# Hot chickens in the summer???



## chickenlover118 (Feb 16, 2013)

I have 8 hens and 3 new pullets and in the summer time they get SOOO hot that they don't even come out. They just sit in the shade. They don't even seem to be drinking much water. What do I do for them to cool down a lil ??


Sent from my iPhone using Chicken Forum


----------



## robin416 (Sep 8, 2013)

Fans, mud puddles, shallow pans of water to stand in, misters. Also hose down the roof of the coop, that helps to reduce the temps inside.


----------



## chickenlover118 (Feb 16, 2013)

Thank you . I will
Try that


Sent from my iPhone using Chicken Forum


----------



## robin416 (Sep 8, 2013)

It can be a full time chore when it gets hot and humid. They seem to do a bit better when the humidity is not through the roof.


----------



## Fiere (Feb 26, 2014)

I have the ability to open windows and keep a cross breeze going in my coop. Works really well on hot days. I also incorporate all that Robin has suggested. I have a leaky garden hose with little pin holes in it that runs to the horse trough and the hens will stand in the mist.

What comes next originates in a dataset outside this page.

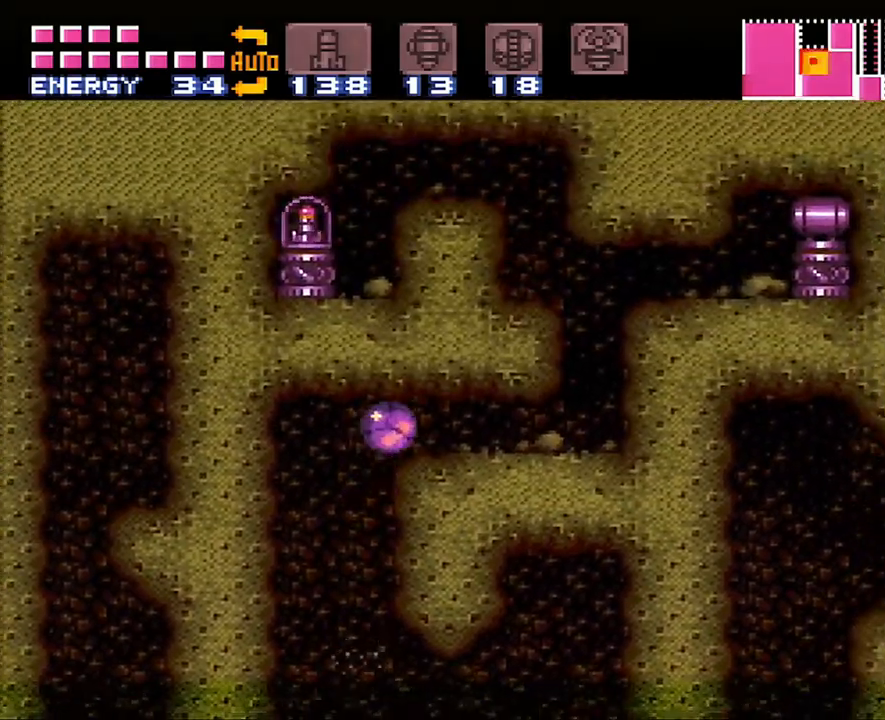
{"buttons": ["DPAD_RIGHT"], "events": [[217, "B", "up"]]}
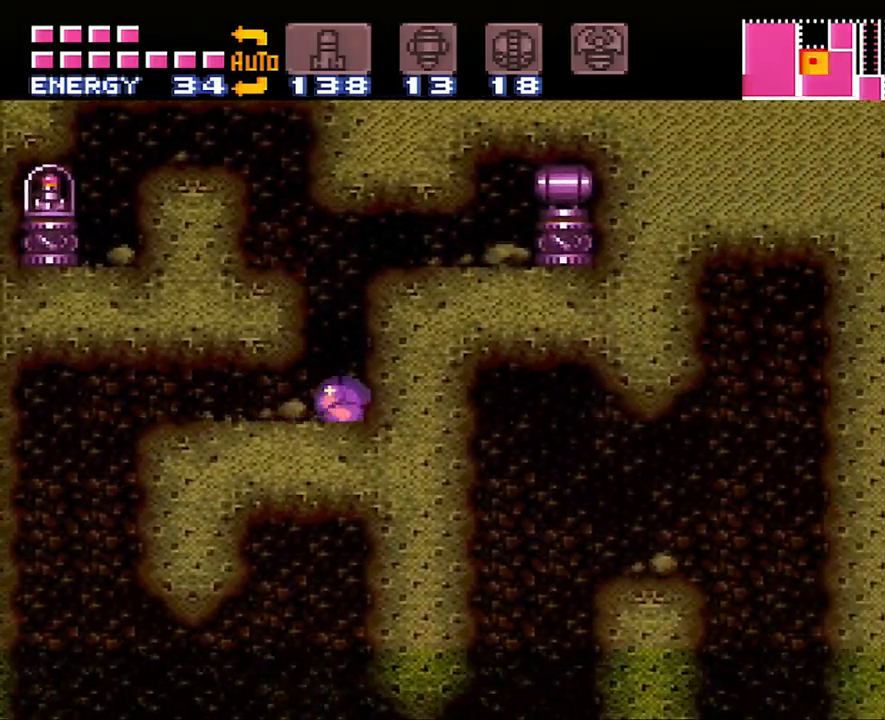
{"buttons": ["B", "DPAD_RIGHT"], "events": [[33, "DPAD_RIGHT", "up"], [350, "B", "down"], [483, "DPAD_RIGHT", "down"]]}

Just to warn though, Thule you might think it's nice to wet the birds with cool water, I wouldn't. A little spritz is fine, but if they actually get wet, their bodies will heat the water up in their feathers and can increase the temp of the bird to dangerous levels. Much better to mist and let it evaporate than give a cool bath, as the after effects can be opposite what you are trying to achieve!


----------



## FarmRookie (Apr 18, 2013)

In nature, chickens have air conditioning in their homes.


----------



## hildar (Oct 3, 2013)

I wet areas under the trees and in the coop so they can lay down in the muddy areas. They enjoy it a lot. I also have a mister that helps in the coop, once it gets to be 90 in the coop, the mister will pop on for 2 minutes every hour, and they enjoy it.


----------



## back2simplelife (Jul 6, 2013)

It gets hot here too. Lots of vents, fans, misting system, water pans for their feet (pretty cute watching the hens line up and take turns!), Sand helps, spraying down the runs and grass around the coops. Also, on real hot days I put frozen 2 liter bottles all around the coops. They LOVE watermelon and frozen treats as well!


----------



## b_elms (Mar 23, 2014)

Here where I live it's already reach 110 :/ and for my birds getting them out of the coop is a must. They have a couple different shad spots they like. So what I like to do is wet the those spots REALLY good the night before. That way the ground will be nice and cool when they start digging there little spots in the shade. Lots of clean fresh waters. And I am new at the hole chicken thing. But I cut down on what I like to call the fat snacks  just let them do there thing. And if you have the option of a fan for them that's good to. I have even taken water bottles and froze them to put them in there water jugs. So I think just trying to give them options on how to cool off, and let them do what they feel is best for them. I have 3 birds that love to sit in the sprinklers. I have some that love for me to make little bird baths for them in the grass dirt and sand. Lol. There all so different it seems like. But water water and water some more with LOTS of shade seems to be working well for me so far. 


Sent from my iPhone using Chicken Forum


----------